ABC

Teknologi Cetak Tulang 3D di Australia Bisa Merevolusi Kedokteran Gigi

Sebuah studi baru yang menggunakan pencetakan 3 Dimensi (3D) untuk membuat jaringan dan tulang bisa merevolusi kedokteran gigi dan memberikan manfaat bagi kesehatan gigi bagi masyarakat terpencil.

Periodontis (dokter gigi spesialis gusi dan struktur lain yang mengelilingi gigi) Profesor Saso Ivanovski, dari Institut Menzies di Universitas Griffith, telah merintis kerja yang berencana untuk menggunakan "bio-printer" untuk menumbuhkan tulang dan jaringan yang hilang dari sel pasien sendiri.

Teknologi baru ini akan menjadi peningkatan yang signifikan pada metode tradisional, di mana tulang dan jaringan diambil dari bagian lain dari tubuh seperti pinggul dan kadang-kadang tengkorak, jelas Profesor Saso.

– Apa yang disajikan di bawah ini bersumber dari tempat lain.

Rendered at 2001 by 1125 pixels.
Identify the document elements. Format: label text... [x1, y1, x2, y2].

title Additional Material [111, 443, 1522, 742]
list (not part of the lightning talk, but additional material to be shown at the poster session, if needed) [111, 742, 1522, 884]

"Prosedur ini sering dikaitkan dengan nyeri yang signifikan, kerusakan saraf dan bengkak pasca operasi," sebutnya.

Jika penelitian ini berhasil, pasien akan bisa mengirim CT scan dari wilayah yang rusak ke ‘bio-printer’ (mesin pencetak) 3D untuk memproduksi bagian pengganti.

Ini berarti bahwa pasien jarak jauh bisa melakukan CT scan di kota-kota besar daerah yang kemudian bisa dikirim ke bagian pencetakan, ketimbang mengunjungi rumah sakit besar untuk prosedur ini.

"Sel-sel, matriks ekstraselular dan komponen lainnya yang membentuk jaringan tulang dan gusi, tersebut semuanya termasuk dalam pertumbuhan dan bisa diproduksi dengan tepat sesuai dengan tulang dan gusi yang pada individu tertentu," terang Profesor Saso.

Hasil cetakan baru tak bisa dibedakan dengan yang lama

Menggunakan struktur yang ditumbuhkan dari sel-sel pasien juga mengurangi resiko penolakan dan memungkinkan struktur baru tumbuh ke dalam jaringan sekitarnya.

"Pada akhir dari keseluruhan proses, Anda tak akan mampu mengidentifikasi mana tulang lama dan mana yang baru," kata sang Profesor.

Teknologi ini adalah pertama kalinya di Australia dan mengikuti terobosan sejenis dalam pencetakan jaringan manusia hidup yang dilakukan pencetakan 3D di luar negeri kanguru.

Studi berdurasi tiga tahun ini telah mendapat hibah senilai 650.000 dolar (atau setara Rp 6,5 miliar) dari Dewan Penelitian Kesehatan dan Medis Nasional Australia, dan para penelitinya bertujuan untuk mengadakan uji pra-klinis pada tahun depan.

"Pada akhir tahun, kami ingin mulai mengimplan beberapa konstruksi di beberapa proses yang lebih mudah," ujar Profesor Saso.